## [What needs to be done]
In the listing below, locate the lines that hold "encoded" and copy them.

*** Opening Task input ***

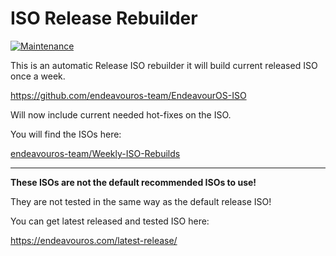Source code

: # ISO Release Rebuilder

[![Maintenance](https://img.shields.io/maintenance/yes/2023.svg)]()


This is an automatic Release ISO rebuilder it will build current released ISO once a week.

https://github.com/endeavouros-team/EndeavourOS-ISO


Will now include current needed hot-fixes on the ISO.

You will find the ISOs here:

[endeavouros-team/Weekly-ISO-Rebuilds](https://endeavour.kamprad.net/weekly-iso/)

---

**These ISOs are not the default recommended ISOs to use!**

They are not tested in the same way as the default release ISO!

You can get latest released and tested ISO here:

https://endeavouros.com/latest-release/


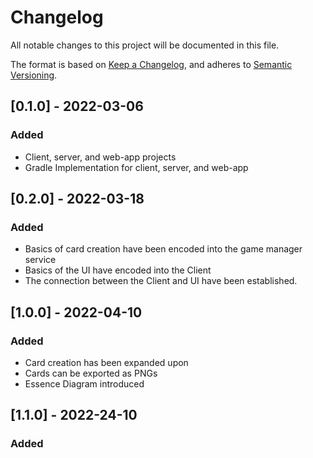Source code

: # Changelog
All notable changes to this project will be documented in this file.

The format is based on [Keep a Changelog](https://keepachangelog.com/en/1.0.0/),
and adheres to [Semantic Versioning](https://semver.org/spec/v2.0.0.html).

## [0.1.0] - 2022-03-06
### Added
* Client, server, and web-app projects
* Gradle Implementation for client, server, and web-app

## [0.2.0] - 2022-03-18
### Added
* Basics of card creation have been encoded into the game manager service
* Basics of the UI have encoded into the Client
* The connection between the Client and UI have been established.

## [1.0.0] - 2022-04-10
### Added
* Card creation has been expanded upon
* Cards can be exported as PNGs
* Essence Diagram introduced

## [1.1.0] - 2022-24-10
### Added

*** Closing Task input ***

## [Your solution]
* Basics of card creation have been encoded into the game manager service
* Basics of the UI have encoded into the Client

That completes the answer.